Bahasa yang seperti hasil lebih sulit diverifikasi karena bergantung pada banyak variabel yang berubah (kondisi pasar, biaya, kualitas eksekusi, dan yurisdiksi). Utamakan proposisi yang menunjuk pada dokumen dan definisi yang dapat diverifikasi.
Rode vlaggen dan keterbatasan material (mode kegagalan)
Setidaknya satu keterbatasan realistis adalah bahwa meskipun dokumentasi ada, itu tidak menjamin bagaimana sistem berperilaku di bawah tekanan. Pertimbangkan “keterbatasan material” ini saat mengevaluasi klaim apa pun yang terkait dengan ASIC:
- Ketidaksesuaian eksekusi dan biaya: Perdagangan nyata melibatkan likuiditas dan slippage; contoh yang dipublikasikan mungkin tidak mencerminkan semua kondisi.
- Risiko kompleksitas dan interpretasi: Istilah hukum atau teknis dapat diinterpretasikan secara berbeda di berbagai yurisdiksi atau versi.
- Pengecualian operasional: Sistem dapat berperilaku berbeda selama gangguan, pasar cepat, atau perubahan kebijakan.
- Kesenjangan cakupan yurisdiksi: Sebuah klaim mungkin berlaku untuk satu aktivitas atau entitas tetapi tidak untuk apa yang Anda rencanakan.
Sebuah klaarcriterium untuk keandalan adalah apakah Anda dapat menelusuri setiap klaim penting ke definisi atau dokumen yang dapat diidentifikasi, dan apakah dokumen tersebut secara jelas mencakup cakupan yang sama dengan yang Anda pedulikan.
Daftar periksa verifikasi: pertanyaan Anda selanjutnya
Untuk memverifikasi secara independen, selesaikan langkah-langkah ini tanpa mengasumsikan hasil:
- Konfirmasikan arti kepanjangan dari “ASIC” dan identifikasi entitas/mekanisme persis yang dirujuk.

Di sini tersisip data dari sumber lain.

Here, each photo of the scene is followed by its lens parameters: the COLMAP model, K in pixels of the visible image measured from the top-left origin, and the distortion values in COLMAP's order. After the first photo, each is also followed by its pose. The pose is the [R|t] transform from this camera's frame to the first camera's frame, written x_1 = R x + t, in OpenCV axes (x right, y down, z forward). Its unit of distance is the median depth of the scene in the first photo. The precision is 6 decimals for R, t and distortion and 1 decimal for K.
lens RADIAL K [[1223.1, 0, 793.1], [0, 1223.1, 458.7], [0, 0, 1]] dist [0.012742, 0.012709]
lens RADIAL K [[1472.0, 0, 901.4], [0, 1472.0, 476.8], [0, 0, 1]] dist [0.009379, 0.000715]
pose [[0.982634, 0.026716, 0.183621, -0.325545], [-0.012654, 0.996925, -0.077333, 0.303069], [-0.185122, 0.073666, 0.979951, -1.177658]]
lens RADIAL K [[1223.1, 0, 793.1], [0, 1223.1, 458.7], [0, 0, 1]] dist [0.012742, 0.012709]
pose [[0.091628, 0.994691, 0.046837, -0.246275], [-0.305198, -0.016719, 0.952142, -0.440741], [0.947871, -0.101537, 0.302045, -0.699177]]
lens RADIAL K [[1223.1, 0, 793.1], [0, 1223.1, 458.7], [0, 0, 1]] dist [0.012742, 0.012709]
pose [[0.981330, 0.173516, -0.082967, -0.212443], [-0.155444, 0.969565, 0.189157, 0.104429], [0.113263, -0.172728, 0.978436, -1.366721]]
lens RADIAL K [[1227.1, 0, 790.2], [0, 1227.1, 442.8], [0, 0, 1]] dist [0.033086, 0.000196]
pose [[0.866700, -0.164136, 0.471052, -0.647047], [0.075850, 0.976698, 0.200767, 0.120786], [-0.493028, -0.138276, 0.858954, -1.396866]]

- Kumpulkan dokumen spesifik yang mendefinisikan cakupan, aturan, dan perilaku operasional.
- Periksa apakah kondisi biaya dan eksekusi dinyatakan sebagai mekanisme, bukan sebagai hasil yang dijamin.
- Identifikasi setidaknya satu skenario di mana sistem atau layanan dapat gagal atau berperilaku berbeda dari yang diharapkan.
Jika Anda tidak dapat menjawab pertanyaan-pertanyaan ini dengan materi yang dapat diverifikasi, perlakukan informasi tersebut sebagai tidak lengkap, bukan benar.
Catatan verifikasi tentang ketidakpastian
Tidak ada metode yang dapat menghilangkan ketidakpastian sepenuhnya.